A member of the security team, for example, might need to explain to the C-suite why an organization should purchase a new encryption service. He or she shouldn’t merely say that it could save the company down the road. They should also point to industry statistics to back up the contention and spell out what a cyberthreat could cost the organization, including costs around incident response, potential fines and lost customers.
• Stay ahead of the curve. Today’s evolving cyberthreats require a new way of thinking. Companies need to adopt practices that don’t affect their workflow and don’t disrupt the actual business in any way. As much as possible, look at what universities, incubators and startups are producing. They are often the best sources for cybersecurity solutions and talent. Hire the expertise you need from this pool, and make sure your team is evolving with the threats.

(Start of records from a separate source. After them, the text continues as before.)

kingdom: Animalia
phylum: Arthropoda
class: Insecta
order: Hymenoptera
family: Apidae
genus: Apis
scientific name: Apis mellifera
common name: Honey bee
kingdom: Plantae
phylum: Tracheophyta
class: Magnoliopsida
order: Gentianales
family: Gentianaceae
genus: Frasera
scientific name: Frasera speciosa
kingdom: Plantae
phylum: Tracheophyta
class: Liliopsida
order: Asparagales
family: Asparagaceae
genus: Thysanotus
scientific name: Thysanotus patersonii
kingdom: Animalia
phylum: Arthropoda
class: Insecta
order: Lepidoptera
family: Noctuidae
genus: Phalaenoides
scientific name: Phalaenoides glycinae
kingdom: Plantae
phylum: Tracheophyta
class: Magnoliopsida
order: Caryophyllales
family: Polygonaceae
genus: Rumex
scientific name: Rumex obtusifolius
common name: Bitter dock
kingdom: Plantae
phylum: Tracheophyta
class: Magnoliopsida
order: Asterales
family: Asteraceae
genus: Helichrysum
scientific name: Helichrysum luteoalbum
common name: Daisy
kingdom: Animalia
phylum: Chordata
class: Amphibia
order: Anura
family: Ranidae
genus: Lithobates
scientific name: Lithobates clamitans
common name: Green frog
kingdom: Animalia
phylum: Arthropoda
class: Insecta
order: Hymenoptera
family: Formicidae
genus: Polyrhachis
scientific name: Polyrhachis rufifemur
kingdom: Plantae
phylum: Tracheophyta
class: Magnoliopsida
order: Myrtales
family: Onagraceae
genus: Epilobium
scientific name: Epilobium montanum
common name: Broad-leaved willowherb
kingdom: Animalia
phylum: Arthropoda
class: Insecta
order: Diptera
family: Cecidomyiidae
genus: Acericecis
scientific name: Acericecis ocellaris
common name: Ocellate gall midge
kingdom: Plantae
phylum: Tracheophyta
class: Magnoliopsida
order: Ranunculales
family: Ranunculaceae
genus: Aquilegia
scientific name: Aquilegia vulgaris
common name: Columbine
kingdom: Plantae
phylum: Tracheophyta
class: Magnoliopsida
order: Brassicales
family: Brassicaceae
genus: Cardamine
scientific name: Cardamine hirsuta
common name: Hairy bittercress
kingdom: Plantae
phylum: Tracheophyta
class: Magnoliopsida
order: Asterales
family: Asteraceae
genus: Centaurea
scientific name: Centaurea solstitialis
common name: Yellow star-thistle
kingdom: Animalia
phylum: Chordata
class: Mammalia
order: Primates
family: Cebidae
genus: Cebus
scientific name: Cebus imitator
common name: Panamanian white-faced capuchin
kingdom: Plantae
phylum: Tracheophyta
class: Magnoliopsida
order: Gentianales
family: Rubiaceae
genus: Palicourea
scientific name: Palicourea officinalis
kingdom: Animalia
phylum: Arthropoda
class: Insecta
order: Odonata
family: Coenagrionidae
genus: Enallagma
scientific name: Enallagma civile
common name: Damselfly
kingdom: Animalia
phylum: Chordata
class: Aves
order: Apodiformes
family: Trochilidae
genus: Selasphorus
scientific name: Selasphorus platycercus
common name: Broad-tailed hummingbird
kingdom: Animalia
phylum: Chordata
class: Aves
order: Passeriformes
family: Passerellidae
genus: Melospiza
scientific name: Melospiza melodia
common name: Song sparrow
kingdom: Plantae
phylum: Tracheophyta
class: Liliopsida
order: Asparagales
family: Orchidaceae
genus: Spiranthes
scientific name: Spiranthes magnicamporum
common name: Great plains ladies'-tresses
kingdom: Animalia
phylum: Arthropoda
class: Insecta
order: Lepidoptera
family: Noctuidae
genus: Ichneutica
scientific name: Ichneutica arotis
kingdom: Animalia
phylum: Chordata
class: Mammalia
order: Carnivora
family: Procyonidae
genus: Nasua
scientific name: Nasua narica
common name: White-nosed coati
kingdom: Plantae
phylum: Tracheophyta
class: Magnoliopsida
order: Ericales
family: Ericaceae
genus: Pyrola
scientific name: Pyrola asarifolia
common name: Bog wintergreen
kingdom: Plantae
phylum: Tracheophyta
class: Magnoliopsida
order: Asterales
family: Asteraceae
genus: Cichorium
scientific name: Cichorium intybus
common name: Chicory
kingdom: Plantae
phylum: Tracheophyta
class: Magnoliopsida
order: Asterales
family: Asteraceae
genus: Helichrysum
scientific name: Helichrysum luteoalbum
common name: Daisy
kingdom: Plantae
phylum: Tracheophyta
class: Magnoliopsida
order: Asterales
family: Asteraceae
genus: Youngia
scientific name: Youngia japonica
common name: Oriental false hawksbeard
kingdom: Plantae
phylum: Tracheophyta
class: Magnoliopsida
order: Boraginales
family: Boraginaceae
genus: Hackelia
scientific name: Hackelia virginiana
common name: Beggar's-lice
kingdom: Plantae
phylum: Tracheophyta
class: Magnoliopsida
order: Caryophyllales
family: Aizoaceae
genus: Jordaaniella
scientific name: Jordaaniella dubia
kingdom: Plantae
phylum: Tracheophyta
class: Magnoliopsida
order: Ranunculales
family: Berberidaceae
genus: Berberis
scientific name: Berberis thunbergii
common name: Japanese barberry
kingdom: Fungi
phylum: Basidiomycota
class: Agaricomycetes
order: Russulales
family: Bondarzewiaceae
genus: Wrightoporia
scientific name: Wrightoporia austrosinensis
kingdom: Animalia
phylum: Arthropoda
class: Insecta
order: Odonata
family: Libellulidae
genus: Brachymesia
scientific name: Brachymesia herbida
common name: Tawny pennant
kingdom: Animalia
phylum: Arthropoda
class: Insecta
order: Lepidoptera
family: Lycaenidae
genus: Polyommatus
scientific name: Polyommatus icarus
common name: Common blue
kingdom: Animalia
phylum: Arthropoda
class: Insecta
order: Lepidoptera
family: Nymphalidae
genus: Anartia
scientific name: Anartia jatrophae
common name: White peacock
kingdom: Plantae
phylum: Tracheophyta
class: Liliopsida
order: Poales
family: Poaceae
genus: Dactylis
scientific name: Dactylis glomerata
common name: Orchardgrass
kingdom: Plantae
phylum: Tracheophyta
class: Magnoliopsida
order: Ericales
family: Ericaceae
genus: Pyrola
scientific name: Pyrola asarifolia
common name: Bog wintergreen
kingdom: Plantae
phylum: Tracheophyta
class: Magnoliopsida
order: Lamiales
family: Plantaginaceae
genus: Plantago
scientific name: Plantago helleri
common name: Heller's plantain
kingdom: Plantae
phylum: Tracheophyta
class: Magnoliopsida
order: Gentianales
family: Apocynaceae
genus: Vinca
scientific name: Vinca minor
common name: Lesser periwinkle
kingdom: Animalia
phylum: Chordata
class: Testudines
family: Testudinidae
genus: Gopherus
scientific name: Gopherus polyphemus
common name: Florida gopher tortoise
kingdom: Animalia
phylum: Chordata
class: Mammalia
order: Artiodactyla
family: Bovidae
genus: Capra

• When a member of the security team is asked to address the C-suite, impress upon him or her to get to the point quickly. If too much information is presented at once, C-suite executives might overlook key details. It rests on the cybersecurity point person to provide just enough information to show the impact, intentionally leaving out extremely technical jargon and non-essential graphs and charts.
The Japanese are famous for “Kaizen”—the continuous improvement of manufacturing and other business activities. But they are not alone; many American businesspeople also embrace this concept. And it absolutely applies to enterprise cybersecurity as much as anything else.